About The Author

Diana M. Hawkins was born and grew up in Zimbabwe. She moved to the United States as an adult, where she pursued a career as a journalist and environmental writer. Today retired from professional writing, she focuses on creative work, ranging from children’s stories to romantic suspense novels, and more.

Diana's Background

Diana always dreamed of being a writer and by the time she’d reached the third grade, her mother gave her an old typewriter. She grew up on a tobacco farm. Her first writings were short accounts of happenings on the farm, which she typed up in a one-page newsletter, handing it out to family members and farm workers.

Following high school, her writing ambitions took a back seat to the thrill of world travel. She spent the next six years working for the airlines and travelled extensively. After she married and moved to the United States, she attended journalism school and worked for newspapers in Arizona. Later, she took a job with the government as a public affairs specialist and in 1993 moved to Georgia, to work for the U.S. Fish and Wildlife Service. She retired from the government in 2005 to begin a new writing career.

She has always had a passion for animals and wildlife, which may be the reason she wrote Lumpy the Elephant for her children, back in the 1970s. The book, however, was not published until 2008 and by then her kids were all grown up. Although the book has been out of print for five years, it is now back on the market and available worldwide from all major online booksellers.

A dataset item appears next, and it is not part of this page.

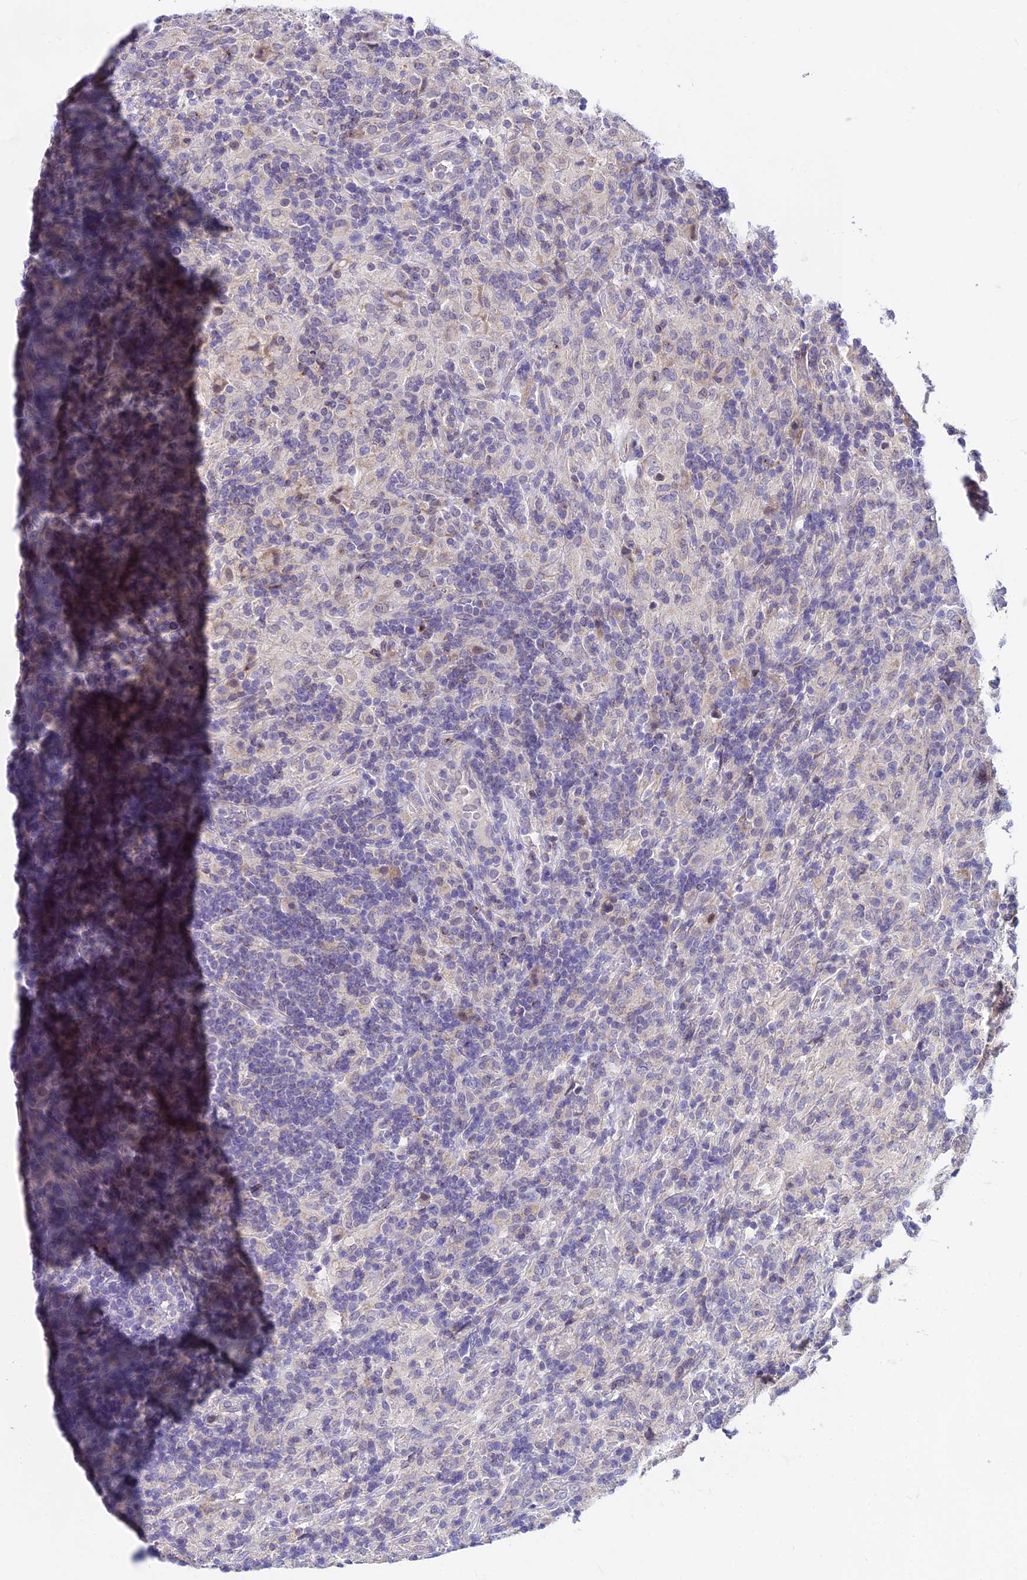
{"staining": {"intensity": "negative", "quantity": "none", "location": "none"}, "tissue": "lymphoma", "cell_type": "Tumor cells", "image_type": "cancer", "snomed": [{"axis": "morphology", "description": "Hodgkin's disease, NOS"}, {"axis": "topography", "description": "Lymph node"}], "caption": "The IHC image has no significant positivity in tumor cells of lymphoma tissue.", "gene": "C6orf132", "patient": {"sex": "male", "age": 70}}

Diana’s been a cat owner for most of her life and her book, Mom’s Cat Stories, was published in 2015. It is a memoir featuring the 11 precious cats she and her family owned between 1956 and 2015. Her love and concern for elephants has also influenced her writing. For the theme of her first novel, set in 2008 Zimbabwe, she focused on the evils of wildlife poaching and the ivory trade. She published Shadows along the Zambezi in 2012, and its sequel Shadows Over an African Heart in 2018.